THE MIDDLE PASSAGE PROJECT

 

the labyrinth: an expression of the unknown

 

The labyrinth is traditionally seen as a passive experience of the participants’ passage.  The spectator enters a situation without prior awareness of the absolute structure or design thus is freed from the immediate demands of the outside world. Entering the labyrinth and virtually in the dark, visual clues will be all but eliminated, other sensorial input will enhanced. Claustrophobic and disturbing, information gathered by the olfactory, tactile and audio senses become the conveyors of the experience. Because the ultimate organization of its numerous passages is unknown to the uninitiated, exiting the labyrinth is predicated on accumulation of information in time, which is the same as the Middle Passage, an experience of the unknown.

 

Historically, the labyrinth has been a symbol for happiness and of losing one’s self or the beauty of liberation. The concept of the labyrinth as a vehicle for spiritual freedom is deeply ingrained in the history of ideas. The notion of the labyrinth as a place of solace predates Romanticism, having existed as early as the mystery cults of Dionnysus. “The prisoner who survives incarceration or the rigors of the labyrinth,” writes Stephen Eisenman, “transcends bodily cares and is initiated into the realm of spiritual redemption.” Thus the labyrinth was seen as the setting for creative acts, a means, an escape “where time and the phenomenal world are placed in suspension.” The labyrinth form could perhaps be a metonym of the search for self for it demands a continuous wandering; a relinquishing of the knowledge of where one is a self-investigation.

 

Images of labyrinthine prisons and other spaces of confinement have sources in the history of art and architecture: the visionary architecture of Etienne Boullée and Claude-Nicolas Ledoux and the Carceri inventzione of Giovanni Battista Piranesi.
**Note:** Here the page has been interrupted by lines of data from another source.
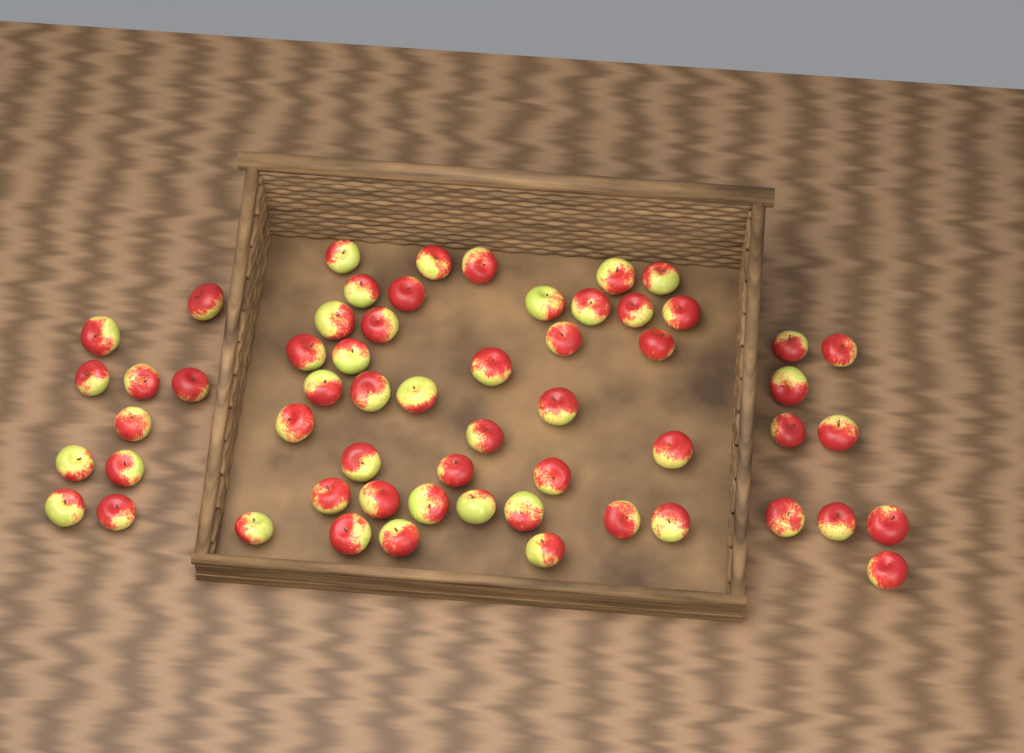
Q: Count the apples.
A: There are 58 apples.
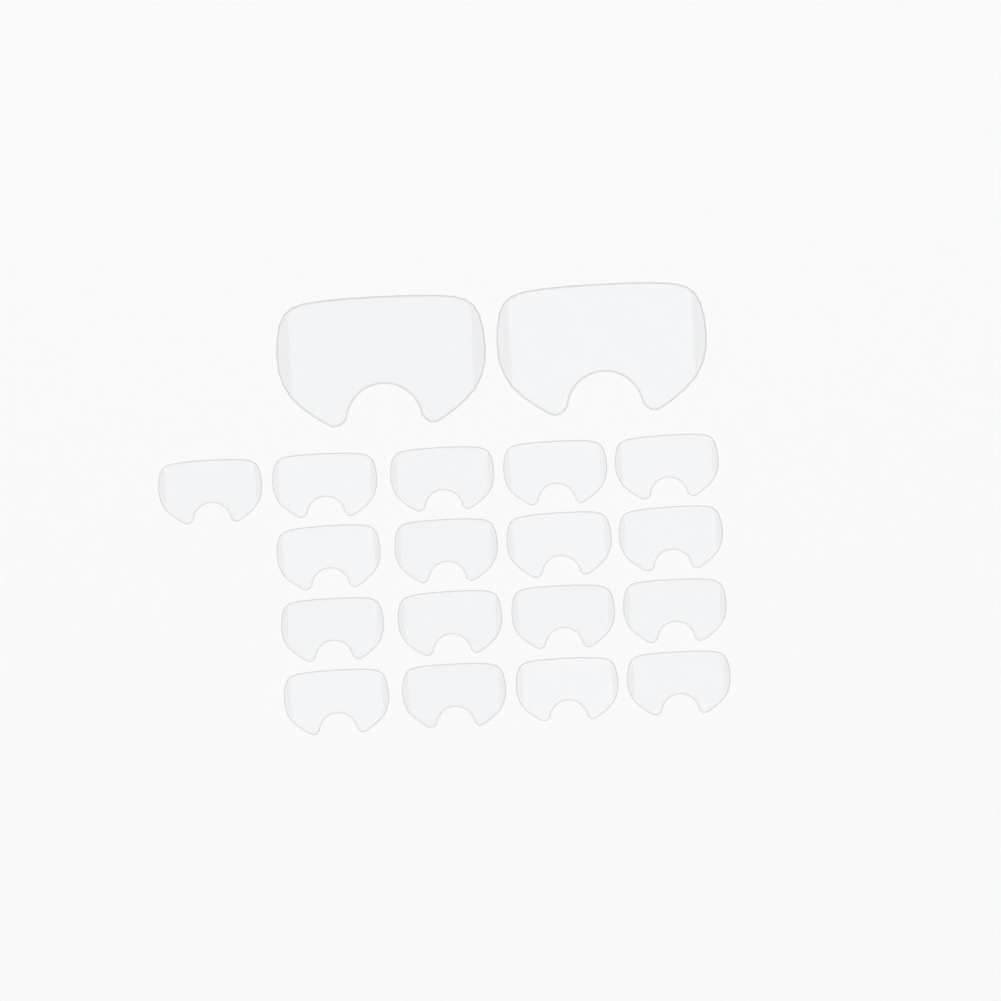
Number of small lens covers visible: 17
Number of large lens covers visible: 2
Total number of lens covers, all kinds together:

The labyrinth exists as an instrument or sign of behavioral modification and in this situation stands for control by repressive conditions set by economic and class based hierarchies. Power insists that space be organized to monitor and control action. The slave trade needed this organization to function at its optimum The maze/labyrinth is a vivid and powerful vehicle for conveying the repressive experience of the unknown which was the Middle Passage.